Questa era la situazione da cui Bordiga e la Sinistra traevano motivi per pensare che l'esperienza di una tale politica avrebbe illuminato la stessa direzione dell'Internazionale sull'errore commesso inducendola a rettificare il tiro. Questo e non altri (magari di carattere moralistico estetizzanti come vorrebbero alcuni) è il motivo per cui venne rifiutata più tardi la direzione.

La situazione che vede il varo del fronte unico

Quando al III Congresso Lenin pose il problema di aprire una nuova fase di raccoglimento che consentisse ai partiti dell'Internazionale di riprendere e rafforzare le file della propria organizzazione in seno al proletariato e alle masse lavoratrici dei loro paesi, era mosso dalla precisa comprensione del fatto che fosse assolutamente da scartare la tesi dell'azione offensiva permanente, che cioè non si potesse operare sempre come se la Rivoluzione fosse stata dietro l'angolo. All'interno del partito russo il “sinistro” della situazione era ancora il solito Bucharin cd è alle sue posizioni estremistiche che aderiva l'intervento di Terracini, più di quanto non interpretasse la posizione della direzione del PCd'I. Contro simili posizioni Lenin affermava:

Chi non capisce che in Europa - dove quasi tutti gli operai sono organizzati - noi dobbiamo conquistare la maggioranza della classe operaia, è perduto per il movimento comunista e non imparerà mai nulla, se non ha imparato nulla durante i tre anni della grande rivoluzione.

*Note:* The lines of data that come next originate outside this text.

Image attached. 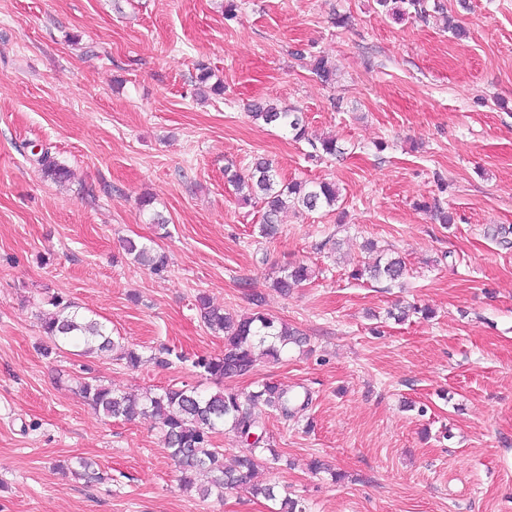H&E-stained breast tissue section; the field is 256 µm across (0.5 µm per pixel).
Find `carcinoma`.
<instances>
[{"mask_svg": "<svg viewBox=\"0 0 512 512\" xmlns=\"http://www.w3.org/2000/svg\"><path fill=\"white\" fill-rule=\"evenodd\" d=\"M251 116L266 124L279 125L291 132L296 140L307 136L302 113L296 109H279L257 101L251 105ZM38 162L52 181L63 183L69 180L70 170L49 152H42ZM225 173L228 181L238 189H248L246 199L260 205L259 234L266 239L277 234L279 216L289 207L313 211L323 206L332 207L339 199V189L331 182L280 183L271 163L263 158L255 159L246 174L229 168ZM123 247L132 260L148 267L151 273L160 276L167 271L168 257L164 252L134 239L125 240ZM405 271V262L400 257L383 254L375 264L353 269L351 278L395 285L404 278ZM310 278L309 267L297 264L281 270L272 286L286 295ZM47 305L52 307V312L42 319L41 327L47 342L40 350L46 358L57 354L64 346L76 343L83 346L85 356L117 351L118 359L132 369L140 367L146 359L162 368L170 367L175 358L182 359L169 348H162L145 358L136 350L119 345L112 339L106 324L79 313L71 302L59 295L51 296ZM196 308L212 332L224 334V352L214 357L198 356L192 360V367L200 375L218 382L251 373L258 348L262 349L263 355L277 360L287 345L300 347L306 343V337L299 330L261 311L250 315L232 314L212 306L204 295L196 297ZM78 392L108 418L130 421L139 416H150L157 420L164 445L170 449L178 480L185 489L196 487L200 478L206 480V484L197 486L204 496L214 490L222 492L246 486L254 496L279 501V512H303L300 500L288 496L279 499L274 485L252 482L259 463L274 465L280 462V455L271 447L270 441L257 440L247 445L235 466L226 467L224 454L214 446V437L227 425L241 439L263 431L262 413L266 410L276 412L284 419L292 418L307 408L309 394L301 395L264 382L246 394L232 389L206 394L184 385L130 395L112 390L96 376L82 378Z\"/></svg>", "mask_w": 512, "mask_h": 512, "instance_id": "obj_1", "label": "carcinoma"}]
</instances>
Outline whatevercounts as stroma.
I'll return each instance as SVG.
<instances>
[{
    "instance_id": "obj_1",
    "label": "stroma",
    "mask_w": 512,
    "mask_h": 512,
    "mask_svg": "<svg viewBox=\"0 0 512 512\" xmlns=\"http://www.w3.org/2000/svg\"><path fill=\"white\" fill-rule=\"evenodd\" d=\"M222 2L0 0V512H275L241 489L182 490L153 418H106L76 392L86 364L121 392L216 391L190 363L39 352L38 316L60 294L146 358L163 344L217 356L196 296L248 314L254 292L308 343L223 385L312 397L293 420L264 412L284 463L257 481L306 512H512V247L488 233L512 227V0H426L424 19L376 0H236L228 20ZM200 63L223 95H197ZM261 99L303 112L308 140L254 121ZM319 137L341 154L314 157ZM257 156L280 182H335L338 203L286 211L260 238L259 205L224 177ZM127 238L165 251L167 273L126 257ZM384 249L405 287L351 279ZM299 261L313 279L281 295L273 278ZM400 302L434 316L395 322ZM79 457L100 480L70 473ZM44 174L56 183H63L69 180L70 170L55 157H52L49 151H44L38 158Z\"/></svg>"
}]
</instances>
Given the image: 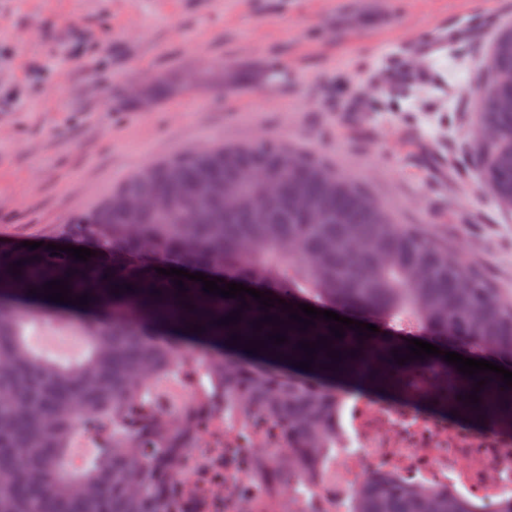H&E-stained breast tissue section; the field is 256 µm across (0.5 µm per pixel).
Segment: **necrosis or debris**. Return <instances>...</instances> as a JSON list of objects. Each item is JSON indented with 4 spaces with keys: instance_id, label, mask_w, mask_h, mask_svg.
I'll return each instance as SVG.
<instances>
[{
    "instance_id": "1",
    "label": "necrosis or debris",
    "mask_w": 512,
    "mask_h": 512,
    "mask_svg": "<svg viewBox=\"0 0 512 512\" xmlns=\"http://www.w3.org/2000/svg\"><path fill=\"white\" fill-rule=\"evenodd\" d=\"M229 433L181 449L173 503L176 512H348L364 483L448 490L483 512L512 499V463L504 459L512 436L494 424L474 430L436 419L408 403L344 400L336 446L309 466L308 477L282 483L293 456L274 416L245 415L235 405L221 413Z\"/></svg>"
}]
</instances>
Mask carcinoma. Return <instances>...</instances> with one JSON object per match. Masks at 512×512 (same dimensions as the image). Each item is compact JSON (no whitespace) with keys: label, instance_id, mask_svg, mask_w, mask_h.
<instances>
[{"label":"carcinoma","instance_id":"carcinoma-1","mask_svg":"<svg viewBox=\"0 0 512 512\" xmlns=\"http://www.w3.org/2000/svg\"><path fill=\"white\" fill-rule=\"evenodd\" d=\"M488 91L479 95V123L502 132L483 148L482 177L496 200L512 206V27L502 29L486 62ZM252 178L241 181L242 173ZM235 197L224 207V195ZM123 196L159 198L155 208L129 210ZM369 194L313 156L266 141L218 146L148 165L90 212L65 225L55 245L84 243L95 255L84 263L64 251L30 250L0 241V294L20 291L44 297L43 285L69 282L74 295H87L98 318L81 324L88 354L77 365L36 356L24 342L27 315L0 300V512H172L177 476L170 459L198 434L175 419L160 429L121 423L133 407L147 409L162 374L173 378L193 363L208 386L189 396L184 410L207 415L227 400L245 398L253 410L273 414L288 433L305 475L323 452L336 420L340 395L321 383L286 386L257 373L250 363L187 347L156 343L153 326L167 324L179 334L190 325L199 335L262 340L281 358L306 360L299 341L323 336L339 357L316 349L312 372L345 371L382 380L399 393L444 414L453 409L481 423L494 421L512 434V386L495 373L467 377L441 356L409 360L402 339L389 329L369 338L344 329L331 336L329 323L300 331L280 325L288 342L256 330L264 310L241 308V299L203 292L200 282L175 280L155 270L170 257L195 273L227 270L246 286L272 288L274 298L304 299L327 309L352 307L387 325L410 317L423 337L441 351L477 345L487 361L512 364V306L477 266L462 262L447 246L422 239L395 223ZM21 274L13 273V264ZM194 309H188V306ZM242 319L221 325L229 313ZM487 378L477 392L474 383ZM112 417V448L83 474L63 469L62 456L76 429ZM350 512H483L477 504L446 490L418 492L389 485L362 487Z\"/></svg>","mask_w":512,"mask_h":512}]
</instances>
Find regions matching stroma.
<instances>
[{
    "instance_id": "obj_1",
    "label": "stroma",
    "mask_w": 512,
    "mask_h": 512,
    "mask_svg": "<svg viewBox=\"0 0 512 512\" xmlns=\"http://www.w3.org/2000/svg\"><path fill=\"white\" fill-rule=\"evenodd\" d=\"M465 0H0V240L54 238L144 165L218 144L276 139L366 188L400 224L480 266L512 305V208L480 174L472 137L493 14L451 72L444 99L417 91L408 111L382 96L360 112L382 40H411ZM169 90L141 109L134 91ZM45 322L81 314L21 293Z\"/></svg>"
}]
</instances>
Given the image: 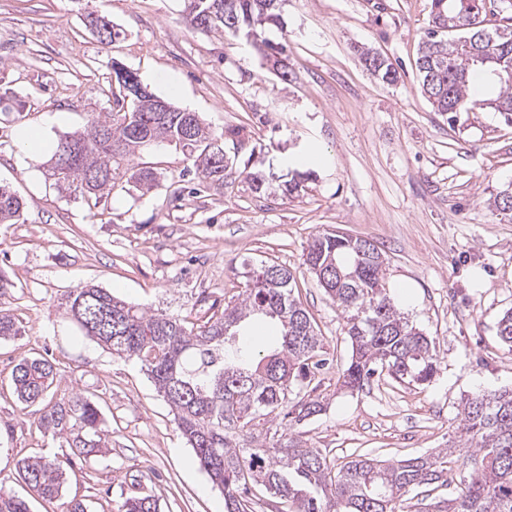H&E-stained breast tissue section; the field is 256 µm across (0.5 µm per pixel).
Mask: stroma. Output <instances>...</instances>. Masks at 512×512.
<instances>
[{"instance_id": "stroma-1", "label": "stroma", "mask_w": 512, "mask_h": 512, "mask_svg": "<svg viewBox=\"0 0 512 512\" xmlns=\"http://www.w3.org/2000/svg\"><path fill=\"white\" fill-rule=\"evenodd\" d=\"M183 0H0V185L23 202L15 224H0V270L14 283L9 307L21 333L0 339V490L31 512H118L143 491L160 512H226L224 494L177 430L171 408L134 360L84 336L61 298L96 285L149 310L199 323L245 289L243 260L288 267L294 295L328 352L307 386L317 415L276 420L268 443L293 436L340 460L353 453L402 459L450 446L459 402L479 390L512 388V350L497 337L512 308V214L496 209L512 191V122L491 109L434 112L418 88L419 43L431 0H286L289 80H280L250 43L183 20ZM120 36L103 44L89 12ZM379 53L400 74L387 84L360 58ZM136 73L159 98L199 113L221 135L224 189L204 188L187 154L162 143L139 166L157 184L126 185L100 202L59 191L47 162L16 164V131L48 124L51 140L112 109V64ZM267 145L290 169L309 173L298 192L259 196L242 178L248 149ZM375 244L397 308L429 336L440 369L428 384L373 377L362 390L337 389L350 358L345 320L304 263L321 233ZM57 367L54 396L72 390L97 400L112 448L75 461L61 494H33L17 462L63 452L38 427L12 384L19 359Z\"/></svg>"}]
</instances>
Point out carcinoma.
<instances>
[{"mask_svg": "<svg viewBox=\"0 0 512 512\" xmlns=\"http://www.w3.org/2000/svg\"><path fill=\"white\" fill-rule=\"evenodd\" d=\"M202 2L213 6L211 16L193 28L255 33L256 53L274 59L279 78L288 77L287 43L272 45L261 38L265 26L283 27L280 0ZM485 11L486 0H432V27L421 42L417 70L420 91L442 115L484 108L512 112V17L489 31ZM456 18L470 20L473 28L450 38ZM480 55L488 62L478 60ZM473 66L484 67L499 85L497 97H470ZM112 70V111L92 117L82 130L63 135L56 144L51 173L56 185L76 186L97 199L123 183L149 189L156 175L138 167L134 158L145 145L167 142L189 153L195 172L210 188L223 190L226 166L212 161L219 137L198 113L177 107L152 112L126 90L137 75L117 62ZM266 169L243 171L251 192L271 195ZM20 211L18 197L0 186V224L17 223ZM357 246L356 238L319 235L304 260L315 275L334 263L347 275L355 266L361 268L354 278L319 281L345 314L352 346L340 388L360 390L380 369L398 382L429 383L438 371L430 339L409 325L387 295L381 251L359 254ZM280 271L278 281L246 286L241 298L224 305L221 316L190 327L177 316L147 311L94 285L70 291L65 305L84 335L145 368L196 461L224 492L228 512H249L244 495L250 484L292 512H404L406 493H426L454 481L455 493L438 501L424 497L417 512H512V390L463 398L456 427L459 444L394 462L359 455L334 472L318 449L294 437L272 446L260 441L278 417L301 421L322 410L312 398L290 403L295 387L311 381L325 365L326 351L312 317L294 296L293 273L284 266ZM11 288L12 281L0 271V338L21 331L5 302ZM250 316L278 322L272 348L255 350L233 341ZM497 332L511 348L512 310L499 319ZM56 375L55 364L46 358H23L12 372L18 401L42 405L39 426L68 448L53 461L35 456L19 460L20 478L41 497L59 492L73 457L85 459L107 447L102 413L90 398L75 392L47 399ZM0 512L30 508L26 500L1 491ZM120 512H158L157 500L135 494L124 500Z\"/></svg>", "mask_w": 512, "mask_h": 512, "instance_id": "cac0c4a2", "label": "carcinoma"}]
</instances>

La tesi di partenza era che con la prima guerra mondiale il capitalismo aveva aperto l'era della sua crisi finale. Esso era svuotato di qualsiasi possibilità di ripresa stabile: ogni forma di stabilizzazione sarebbe stata provvisoria e di preparazione a nuove più gravi cadute. Ma non venivano sottovalutate le possibilità di stabilizzazione, nè da Lenin ne da Trotsky.

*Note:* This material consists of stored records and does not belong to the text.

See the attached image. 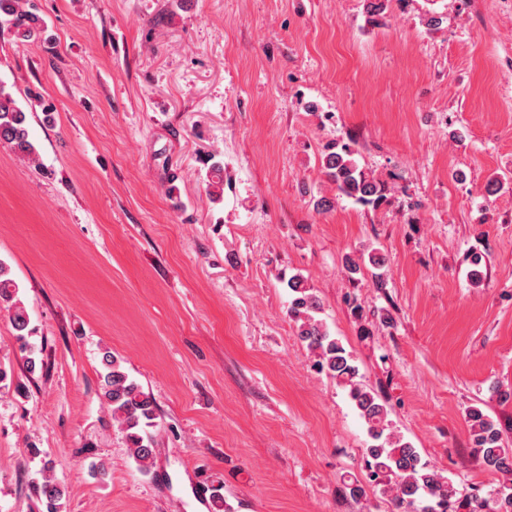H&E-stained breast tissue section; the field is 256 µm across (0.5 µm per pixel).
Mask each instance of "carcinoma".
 I'll list each match as a JSON object with an SVG mask.
<instances>
[{
  "mask_svg": "<svg viewBox=\"0 0 512 512\" xmlns=\"http://www.w3.org/2000/svg\"><path fill=\"white\" fill-rule=\"evenodd\" d=\"M389 0H363L367 22L380 25ZM44 25L43 18L22 9V0H0V32L8 31L15 39L28 40ZM0 143L10 147L21 159L36 160L37 152L27 123L26 112L6 87L0 83ZM356 151L348 143H333L321 153L322 167L335 185L337 195L377 206L385 199L384 184L360 169ZM291 294L289 316L296 325L299 339L313 352L314 367L336 380L346 391L359 416L367 426L369 441L363 448L368 478L381 494L389 497L397 512H512V446L504 441L494 421L476 406L466 412L472 435L473 452L494 472L507 476L492 498L479 499L460 493L458 486L422 460L417 449L403 441L391 428L388 410L372 391L359 381V368L342 345L316 317L320 304L303 277L288 280ZM0 306L9 312L13 329L26 353L29 371L37 365V349L28 340L30 318L19 298V286L11 277L9 266L0 261ZM98 397L118 423L142 471L151 468L154 448L149 429L155 424L156 407L127 372L123 360L109 350L100 356ZM41 512H61L65 488L46 479L34 488Z\"/></svg>",
  "mask_w": 512,
  "mask_h": 512,
  "instance_id": "carcinoma-1",
  "label": "carcinoma"
}]
</instances>
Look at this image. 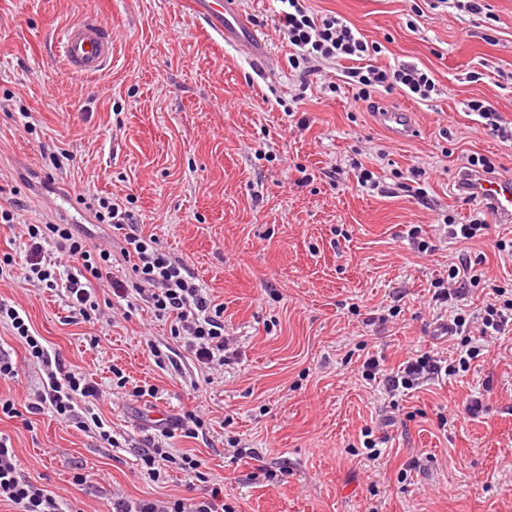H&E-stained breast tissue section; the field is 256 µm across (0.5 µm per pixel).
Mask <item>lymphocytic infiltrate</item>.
I'll use <instances>...</instances> for the list:
<instances>
[{
  "mask_svg": "<svg viewBox=\"0 0 512 512\" xmlns=\"http://www.w3.org/2000/svg\"><path fill=\"white\" fill-rule=\"evenodd\" d=\"M278 12L282 29L293 47L289 60L293 70L306 78L318 74L324 64L347 63L344 83L352 91L354 101L368 102L380 91H400L404 95L427 101L436 91L430 74L414 66L400 64L389 69L361 65L360 60L377 52V45L369 44L360 31L337 16H316L307 0H279ZM93 210L97 223L121 231L123 243L120 253L131 260L132 277L113 280L112 293L117 300L144 302L154 316L169 319L171 332L182 338L196 361L210 370L223 366L230 349L224 332V307L215 303L206 287L180 259L160 247L158 240L142 234L135 226L133 212L107 197H92L87 204ZM1 224H24L28 235V249L23 260L11 254L0 255V275L16 274L23 282L38 281L46 287L65 282L69 306L73 314L90 319L98 308L95 285L101 282L112 266V253L103 247H90L76 225L46 221L40 224L24 222L20 209L0 211ZM66 256L72 265L67 274H60L46 256L47 249ZM0 320L10 324L15 335L24 341L29 359L41 362L47 379L26 406H19L11 397H0V414L15 418L20 412L38 414L51 411L56 417L68 420L75 412L76 402L98 400L100 390L86 374L66 368L60 359L52 358L40 337L31 334L28 324L18 309L0 304ZM480 322L481 339L504 335L512 325V299L497 307L487 306L482 317H475L463 308H456L447 324L453 335H469L473 322ZM476 347L466 349L457 364H443L430 353L407 360L397 372L382 371L378 360L365 363L367 380L382 383L387 392L411 389L441 376L455 375L457 368L467 367L477 357ZM204 426L203 418L192 411L184 412L162 429V439L140 457L141 469L150 481L162 479L169 463H178L181 470L199 473L203 462L192 454L173 457L164 446L165 441L181 435L198 436ZM17 508L18 512H68L63 499L53 492L38 487L20 472V464L9 438L0 435V503ZM112 512H225L224 494L220 486H212L203 498L193 505L183 500H129L116 497Z\"/></svg>",
  "mask_w": 512,
  "mask_h": 512,
  "instance_id": "obj_1",
  "label": "lymphocytic infiltrate"
}]
</instances>
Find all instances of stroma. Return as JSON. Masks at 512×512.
<instances>
[{"label":"stroma","mask_w":512,"mask_h":512,"mask_svg":"<svg viewBox=\"0 0 512 512\" xmlns=\"http://www.w3.org/2000/svg\"><path fill=\"white\" fill-rule=\"evenodd\" d=\"M188 2L0 0V99H13L0 110V207L23 201L34 221L69 212L89 244L117 248L119 234L77 198L129 203L141 230L223 304L238 338L207 385L169 322L145 307L113 313L108 283L85 321L72 318L64 287L0 277V302L25 312L52 354L106 391L98 413L115 439L107 445L47 411L1 417L21 469L71 512H109L117 489L193 503L208 481L223 485L235 512H512V332L482 347L468 372L416 390L392 395L363 377L372 356L388 370L424 352L456 359L466 339L443 335L446 306L430 284L458 256L481 276L464 304L499 305L497 288L512 290V258L498 252L512 224L491 223L471 242L443 224L481 209L455 188L463 156L512 169V140L466 109L488 100L512 128V0H486L479 15L427 0H309L316 15H339L381 44L369 64L431 73L432 100L380 99L414 112L418 133L406 142L348 90L333 92L342 67L301 80L276 31V0H236L264 36L252 60L208 36ZM91 13L117 34L112 63L77 77L62 66L57 37ZM45 150L74 160L47 178ZM355 161L378 189L358 186ZM415 167L427 171L420 195L399 188ZM422 240L428 252H418ZM0 354L18 367L0 380V397L33 398L45 371L3 322ZM115 367L156 396L116 393ZM475 398L482 409L472 417ZM155 409L205 420L203 436L170 444L204 461L206 481L174 467L162 484L141 473ZM368 432L385 449L376 462L363 446ZM237 447L258 449L262 463L233 461Z\"/></svg>","instance_id":"35a3bbf8"}]
</instances>
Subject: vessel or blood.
I'll return each mask as SVG.
<instances>
[{
	"label": "vessel or blood",
	"mask_w": 512,
	"mask_h": 512,
	"mask_svg": "<svg viewBox=\"0 0 512 512\" xmlns=\"http://www.w3.org/2000/svg\"><path fill=\"white\" fill-rule=\"evenodd\" d=\"M191 11L210 34L233 43L247 56H255L262 43L260 35L244 20L235 19L232 0H191ZM112 28L102 20L88 16L68 26L59 38L58 53L73 73L93 76L112 62ZM380 124L396 139L406 140L417 131L412 112L391 107L379 113ZM481 194L487 198L499 223H512V174L473 173Z\"/></svg>",
	"instance_id": "vessel-or-blood-1"
}]
</instances>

Tutta “La terza Internazionale dopo Lenin” ribadisce la concezione del suo autore e dello stesso Lenin secondo cui dopo una serie di sconfitte proletarie, una ripresa della situazione economica fosse inevitabile. Questa ripresa d'altra parte avrebbe determinato una spinta alla lotta rivoluzionaria su cui poter innestare l'iniziativa del Partito per l'assalto al potere. Da questo e solo da questo i capi del movimento comunista traevano la necessità per il III Congresso di lanciare la parola d'ordine “verso le masse” (7). Non era qui il dissenso della Sinistra che per la penna di Bordiga così si esprimeva nel corso del Gennaio 1922 (a sei mesi di distanza dal III Congresso):

Sarebbe follia una piatta interpretazione democratica della opinione di Lenin "Dobbiamo avere la maggioranza del proletariato", quella che corresse a spostare le basi del PC e ne alterasse il carattere e la funzione perché solo così è possibile includervi subito la maggioranza delle masse. Il contenuto innegabilmente marxista del pensiero dell'Internazionale è invece l'opposto, che la conquista delle masse e la formazione di PC veramente tali sono le due condizioni che, lungi dall'escludersi, combaciano perfettamente, cosicchè svolgendo la sua tattica verso l'inquadramento dei larghi strati proletari l'IC non rinnega, ma razionalmente sviluppa e utilizza la sua opera di scissione del movimento politico proletario che doveva essere liberato dai traditori e dagli inetti. (8)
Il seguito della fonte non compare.